An evaporative emission control system of a vehicle, which vehicle includes an internal combustion engine (10) with an intake manifold, a fuel supply reservoir (26) including a vapour space (36) and means (20) for delivering air and fuel to the intake manifold to be drawn into cylinders for combustion, and a closed loop air/fuel ratio controller (32) for providing a closed loop adjustment of the ratio of air and fuel delivered to the intake manifold so as to maintain a predetermined air/fuel ratio; the evaporative emission control system comprising a vapour collection canister (40) which includes an atmospheric air inlet (44) exposable to atmospheric air; a vapour line (50) connected between the vapour space of the fuel supply reservoir and the vapour collection canister for conveying fuel vapour from the fuel supply reservoir to the canister for collection therein; a purge line (52) connected between the vapour collection canister and the intake manifold, the vapour collection canister being purgeable of fuel vapour collected therein by air flow therethrough from the air inlet to the intake manifold through the purge line when the purge line is exposed to subatmospheric pressure in the intake manifold; test means (32,46,54,56) adapted to close the atmospheric air inlet, to apply a subatmospheric pressure signal to the purge line, to sense for the subatmospheric pressure signal, and to indicate a fault condition when the subatmospheric pressure signal is not sensed; characterised in that the test means (32,46,54,56) is adapted to store the amount of closed loop adjustment when the subatmospheric pressure signal is first applied and to indicate a fault condition when the subatmospheric pressure signal is not sensed within a first time interval and when the difference between the amount of closed loop adjustment at the end of a second interval and the stored amount of closed loop adjustment is less than a predetermined value.
A system according to claim 1, wherein the test means (32,46,54,56) includes a pressure sensor (56) exposed to pressure in the vapour space (36) of the fuel supply reservoir (26) for sensing the subatmospheric pressure signal.
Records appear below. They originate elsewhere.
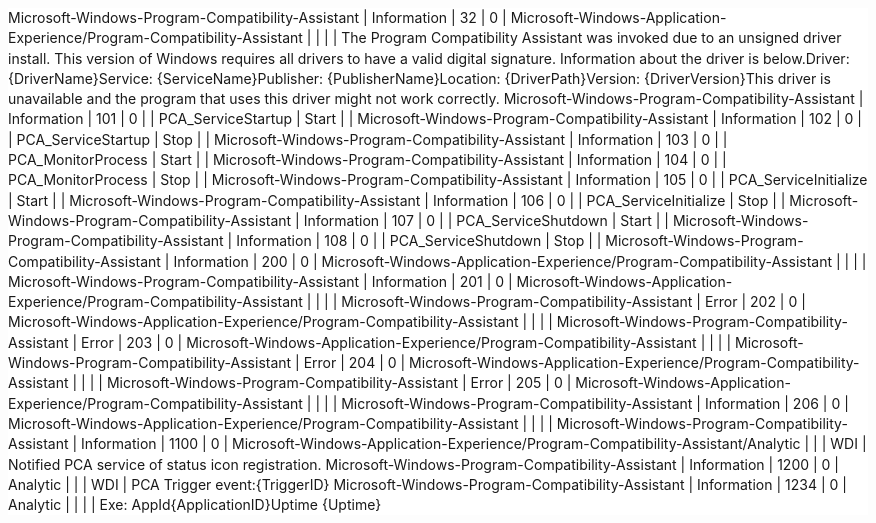 Microsoft-Windows-Program-Compatibility-Assistant  |  Information  |  32        |  0        |  Microsoft-Windows-Application-Experience/Program-Compatibility-Assistant           |                         |          |           |  The Program Compatibility Assistant was invoked due to an unsigned driver install. This version of Windows requires all drivers to have a valid digital signature. Information about the driver is below.Driver: {DriverName}Service: {ServiceName}Publisher: {PublisherName}Location: {DriverPath}Version: {DriverVersion}This driver is unavailable and the program that uses this driver might not work correctly.
Microsoft-Windows-Program-Compatibility-Assistant  |  Information  |  101       |  0        |                                                                                     |  PCA_ServiceStartup     |  Start   |           |
Microsoft-Windows-Program-Compatibility-Assistant  |  Information  |  102       |  0        |                                                                                     |  PCA_ServiceStartup     |  Stop    |           |
Microsoft-Windows-Program-Compatibility-Assistant  |  Information  |  103       |  0        |                                                                                     |  PCA_MonitorProcess     |  Start   |           |
Microsoft-Windows-Program-Compatibility-Assistant  |  Information  |  104       |  0        |                                                                                     |  PCA_MonitorProcess     |  Stop    |           |
Microsoft-Windows-Program-Compatibility-Assistant  |  Information  |  105       |  0        |                                                                                     |  PCA_ServiceInitialize  |  Start   |           |
Microsoft-Windows-Program-Compatibility-Assistant  |  Information  |  106       |  0        |                                                                                     |  PCA_ServiceInitialize  |  Stop    |           |
Microsoft-Windows-Program-Compatibility-Assistant  |  Information  |  107       |  0        |                                                                                     |  PCA_ServiceShutdown    |  Start   |           |
Microsoft-Windows-Program-Compatibility-Assistant  |  Information  |  108       |  0        |                                                                                     |  PCA_ServiceShutdown    |  Stop    |           |
Microsoft-Windows-Program-Compatibility-Assistant  |  Information  |  200       |  0        |  Microsoft-Windows-Application-Experience/Program-Compatibility-Assistant           |                         |          |           |
Microsoft-Windows-Program-Compatibility-Assistant  |  Information  |  201       |  0        |  Microsoft-Windows-Application-Experience/Program-Compatibility-Assistant           |                         |          |           |
Microsoft-Windows-Program-Compatibility-Assistant  |  Error        |  202       |  0        |  Microsoft-Windows-Application-Experience/Program-Compatibility-Assistant           |                         |          |           |
Microsoft-Windows-Program-Compatibility-Assistant  |  Error        |  203       |  0        |  Microsoft-Windows-Application-Experience/Program-Compatibility-Assistant           |                         |          |           |
Microsoft-Windows-Program-Compatibility-Assistant  |  Error        |  204       |  0        |  Microsoft-Windows-Application-Experience/Program-Compatibility-Assistant           |                         |          |           |
Microsoft-Windows-Program-Compatibility-Assistant  |  Error        |  205       |  0        |  Microsoft-Windows-Application-Experience/Program-Compatibility-Assistant           |                         |          |           |
Microsoft-Windows-Program-Compatibility-Assistant  |  Information  |  206       |  0        |  Microsoft-Windows-Application-Experience/Program-Compatibility-Assistant           |                         |          |           |
Microsoft-Windows-Program-Compatibility-Assistant  |  Information  |  1100      |  0        |  Microsoft-Windows-Application-Experience/Program-Compatibility-Assistant/Analytic  |                         |          |  WDI      |  Notified PCA service of status icon registration.
Microsoft-Windows-Program-Compatibility-Assistant  |  Information  |  1200      |  0        |  Analytic                                                                           |                         |          |  WDI      |  PCA Trigger event:{TriggerID}
Microsoft-Windows-Program-Compatibility-Assistant  |  Information  |  1234      |  0        |  Analytic                                                                           |                         |          |           |  Exe: AppId{ApplicationID}Uptime {Uptime}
A method of diagnosing an evaporative emission control system of a vehicle, which vehicle includes an internal combustion engine (10) with an intake manifold, a fuel supply reservoir (26) including a vapour space (36) and means (20) for delivering air and fuel to the intake manifold to be drawn into cylinders for combustion, and a closed loop air/fuel ratio controller (32) for providing a closed loop adjustment of the ratio of air and fuel delivered to the intake manifold so as to maintain a predetermined ratio; the evaporative emission control system including a vapour collection canister (40) comprising an atmospheric air inlet (44) exposable to atmospheric air, a vapour line (50) connected between the vapour space and the vapour collection canister and a purge line (52) connected between the vapour collection canister and the intake manifold; the method comprising the steps of closing the atmospheric air inlet; applying a subatmospheric pressure signal to the purge line; sensing for the subatmospheric pressure signal; indicating a fault condition when the subatmospheric pressure signal is not sensed; characterised by storing the amount of closed loop adjustment when the subatmospheric pressure signal is first applied; and indicating a fault condition when the subatmospheric pressure signal is not sensed within a first time interval and when the difference between the amount of closed loop adjustment at the end of a second interval and the stored amount of closed loop adjustment is less than a predetermined value.
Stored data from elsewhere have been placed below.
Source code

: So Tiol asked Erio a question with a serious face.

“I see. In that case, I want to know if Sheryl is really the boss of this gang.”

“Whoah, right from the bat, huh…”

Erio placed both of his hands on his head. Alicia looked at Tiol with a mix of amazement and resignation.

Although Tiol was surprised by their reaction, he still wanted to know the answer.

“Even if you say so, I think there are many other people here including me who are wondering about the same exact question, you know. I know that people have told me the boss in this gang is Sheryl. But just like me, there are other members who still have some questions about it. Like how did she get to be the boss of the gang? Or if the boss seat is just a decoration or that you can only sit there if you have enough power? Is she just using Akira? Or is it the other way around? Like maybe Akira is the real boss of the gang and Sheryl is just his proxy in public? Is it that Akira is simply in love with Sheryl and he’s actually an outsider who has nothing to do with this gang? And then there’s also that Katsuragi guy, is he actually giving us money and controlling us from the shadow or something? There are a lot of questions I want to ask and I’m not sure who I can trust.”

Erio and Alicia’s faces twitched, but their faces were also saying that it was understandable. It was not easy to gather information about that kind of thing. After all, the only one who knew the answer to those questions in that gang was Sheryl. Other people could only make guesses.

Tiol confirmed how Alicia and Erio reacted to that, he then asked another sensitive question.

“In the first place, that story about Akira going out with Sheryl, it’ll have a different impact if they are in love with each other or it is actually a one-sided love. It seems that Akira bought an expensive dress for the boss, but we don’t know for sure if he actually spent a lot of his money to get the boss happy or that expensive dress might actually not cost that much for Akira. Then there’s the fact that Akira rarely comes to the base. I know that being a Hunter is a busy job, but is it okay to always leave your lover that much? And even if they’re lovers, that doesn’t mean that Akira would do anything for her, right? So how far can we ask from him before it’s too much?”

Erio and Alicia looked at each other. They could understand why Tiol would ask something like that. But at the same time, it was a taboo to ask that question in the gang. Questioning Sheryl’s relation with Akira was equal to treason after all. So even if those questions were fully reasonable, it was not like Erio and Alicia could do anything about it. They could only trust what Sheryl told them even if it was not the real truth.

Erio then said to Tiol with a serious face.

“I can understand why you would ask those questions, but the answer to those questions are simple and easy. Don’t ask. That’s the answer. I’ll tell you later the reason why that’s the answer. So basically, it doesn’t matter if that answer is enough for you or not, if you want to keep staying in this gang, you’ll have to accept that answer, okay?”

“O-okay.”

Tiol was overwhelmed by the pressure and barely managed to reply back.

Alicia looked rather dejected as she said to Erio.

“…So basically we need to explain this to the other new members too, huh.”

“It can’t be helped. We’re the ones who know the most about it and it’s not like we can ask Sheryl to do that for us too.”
A method according to claim 3, wherein the step of sensing for the subatmospheric pressure signal senses for the signal in the vapour space of the fuel supply reservoir.
A method according to claim 3 or 4, comprising the step of measuring the time for which the subatmospheric pressure signal is applied to the purge line; a fault condition being indicated when the subatmospheric pressure signal is not sensed within a predetermined time period from the application of the subatmospheric pressure signal.